Archived Story

Cold weather will persist

Published 5:59pm Tuesday, January 7, 2014

Tallapoosa County residents might want to get used to the cooler temperatures that persisted over the weekend, because that trend is set to continue.
According to the National Weather Service in Birmingham, a cold front has blanketed most of the eastern United States with freezing temperatures.
“We have a mass of artic air that’s moving down from Canada and really carved down over anywhere east of the Rocky Mountains over to the eastern seaboard,” said Matt Anderson, meteorologist with the National Weather Service in Birmingham. “That polar vortex or polar air has moved down as an artic front through late Sunday night to early Monday morning.”
Anderson added that cooler temperatures are still to come throughout the week, and the front is bringing some of the coldest air the area has seen in a decade.
“The coldest air is going to be Monday night. We have a forecasted low in Tallapoosa County area or around 10 degrees Fahrenheit,” Anderson said. “The wind is going to start the night off some and is going to produce wind chills of zero or a few degrees below zero Tuesday morning.

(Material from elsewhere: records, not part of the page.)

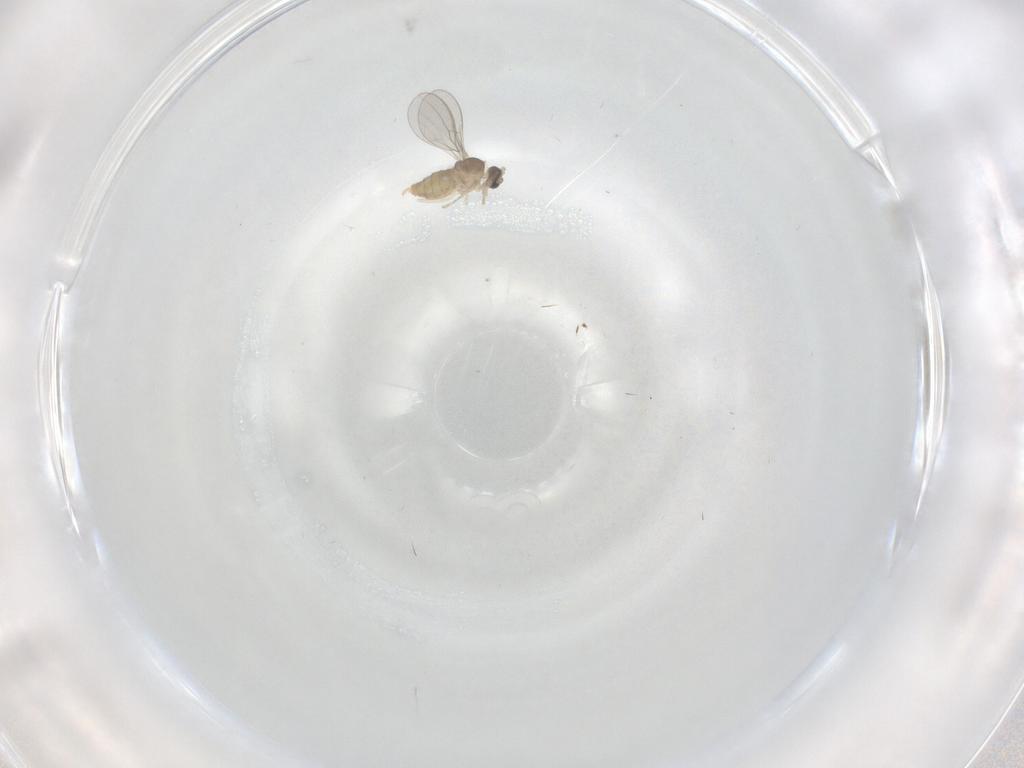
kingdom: Animalia
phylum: Arthropoda
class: Insecta
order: Diptera
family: Cecidomyiidae
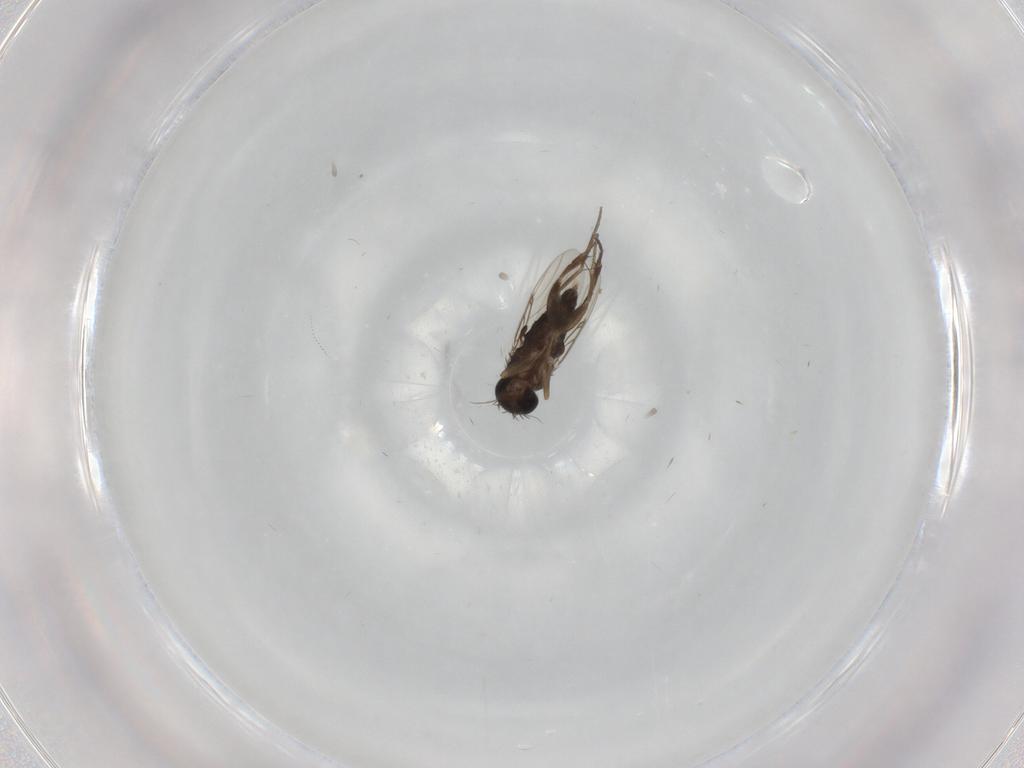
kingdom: Animalia
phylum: Arthropoda
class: Insecta
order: Diptera
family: Phoridae
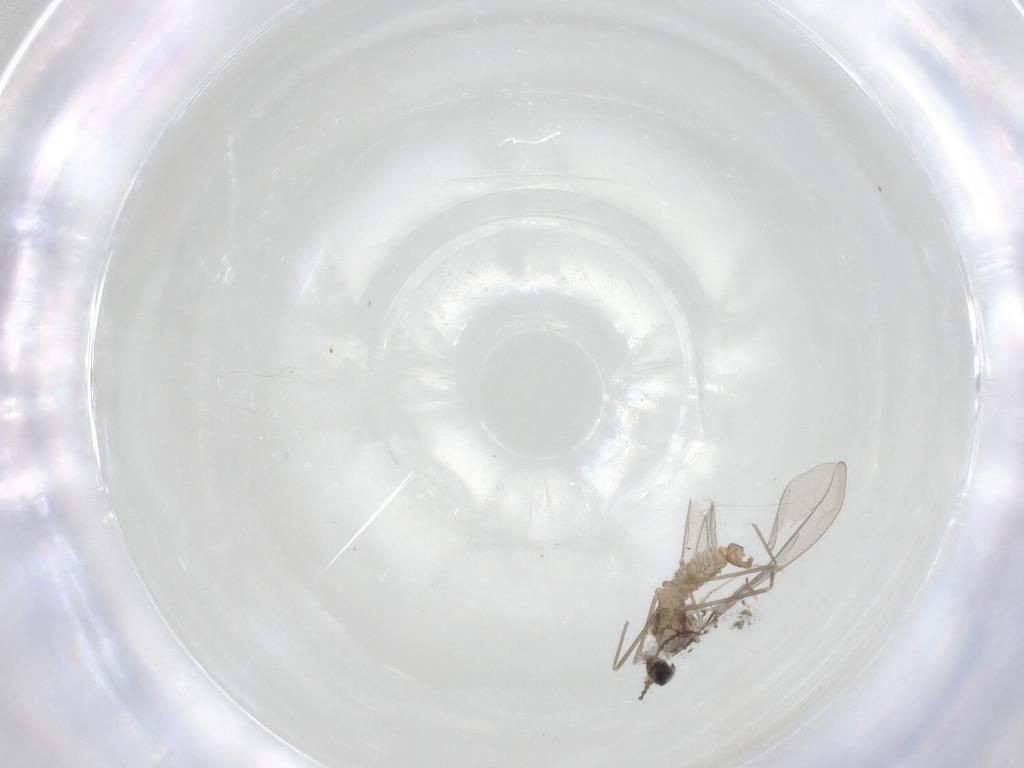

These types of temperatures are something that we haven’t had in the last decade.”
Anderson said Tuesday will see lows despite sunny weather.
“Sadly, on Tuesday things are not going to pick up much. It’s looking like it’s going to be sunny outside, but hopefully that doesn’t fool anyone because the high is only going to be about 29 or 30 degrees in Tallapoosa County,” Anderson said.
The Wednesday overnight low will be 15 to 20 degrees in Tallapoosa County, while mid-morning Wednesday will see temperatures rise up to in the mid 40s.Anderson said low temperatures will last until about a week when they will then rise to about normal for this time of year.
Emergency Management Agency Director Joe Paul Boone said his agency is trying to raise awareness about how cold the weather will be and encourage everyone to “stay in the house where it’s warm if they can.”
There were few problems on the county’s highways, Boone said, as the frigid wind  proved handy as the mercury dropped.
“Usually in weather like this, the wind is our worst enemy, but last night it was our friend,” he said. “It blew most of the water off the bridges and roads and helped to dry them, so we didn’t have any reports of icing.”
Boone said he was on the phone with the Tallapoosa County Sheriff’s Department and police departments in Dadeville, Alexander City and Camp Hill to keep an eye on road conditions.
Mt. Lovely Baptist Church in Camp Hill is one place that is opening its doors as a refuge from the bitter cold. Church members Archie and Matilda Hamilton said they’d heard the need from across the community.
“We just wanted to fix up a warm place for people who don’t have anywhere else to go,” Archie Hamilton said. “We’ll also have some hot soup and coffee for them, just to tide them over until it gets warmer.
The church is located at 21900 Sen. Claude Pepper Drive in Camp Hill.
“Anyone who’s out in this weather and needs some place to go, come on,” Hamilton said.